If Procanick had accepted responsibility from the beginning instead of straying from the truth, Dwyer said, Procanick would likely have faced a lesser punishment and possibly avoided jail time.

“The truth would have set you free,” Dwyer said. “You had a chance to be a man and say, 'I made a mistake.' But as always, the cover-up is much worse than the original crime.”

Procanick's defense attorney, George Aney, noted that Procanick still received a sentence less than the maximum, which was up to seven years in prison.

“It's considerably less than the maximum, but considerably more than he deserved,” Aney said.

Aney also took issue with how Dwyer and the victim's mother used harsh language to attack Procanick's Christian values.

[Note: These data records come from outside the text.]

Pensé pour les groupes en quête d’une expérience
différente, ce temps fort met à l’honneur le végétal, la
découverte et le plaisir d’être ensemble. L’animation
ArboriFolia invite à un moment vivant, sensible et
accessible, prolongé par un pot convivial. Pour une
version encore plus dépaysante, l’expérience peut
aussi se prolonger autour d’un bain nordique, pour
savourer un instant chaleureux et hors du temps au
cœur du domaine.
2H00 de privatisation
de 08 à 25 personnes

“You are just an evil man,” the victim's mother said Friday in court. “You lied, and you had your wife lie. And all these people who showed up in court to support you, did you lie to them, too?”

The Observer-Dispatch does not identify sex-abuse victims and their families.

The victim's mother said her daughter is still waking up scared at night because of what happened, and she continues to see a therapist. The young girl also feels that everybody is mad at her, the mother said.

Assistant District Attorney Doug DeMarche Jr. then read a note written by the girl, who did not appear in court Friday.

“Bill made me sad and scared,” DeMarche read. “I thought I did something wrong, because I trusted him.”

Dwyer gave Procanick an opportunity to speak in court, but Procanick had nothing to say to the victim and her family.

Aney did not plan to speak in court, he told Dwyer, but he felt obligated to respond to what the victim's mother said about Procanick and his wife.

“I believe she shows her own lack of Christianity by referring to people as liars,” Aney said.

After the sentencing, Aney further commented about what was said in court.

“I respect Judge Dwyer for what he said this morning, but I have to say I disagreed with him,” Aney said. “I have every right to express my feelings, and my feelings are that we are not permitted to call anybody a liar. That's a judgment someone higher than I makes.”

DeMarche, however, said he can understand why the girl's mother spoke of Procanick in such harsh terms.

“She had a lot of faith and trust in Mr. Procanick, and he violated that trust,” DeMarche said. “I think she's justified in being angry.”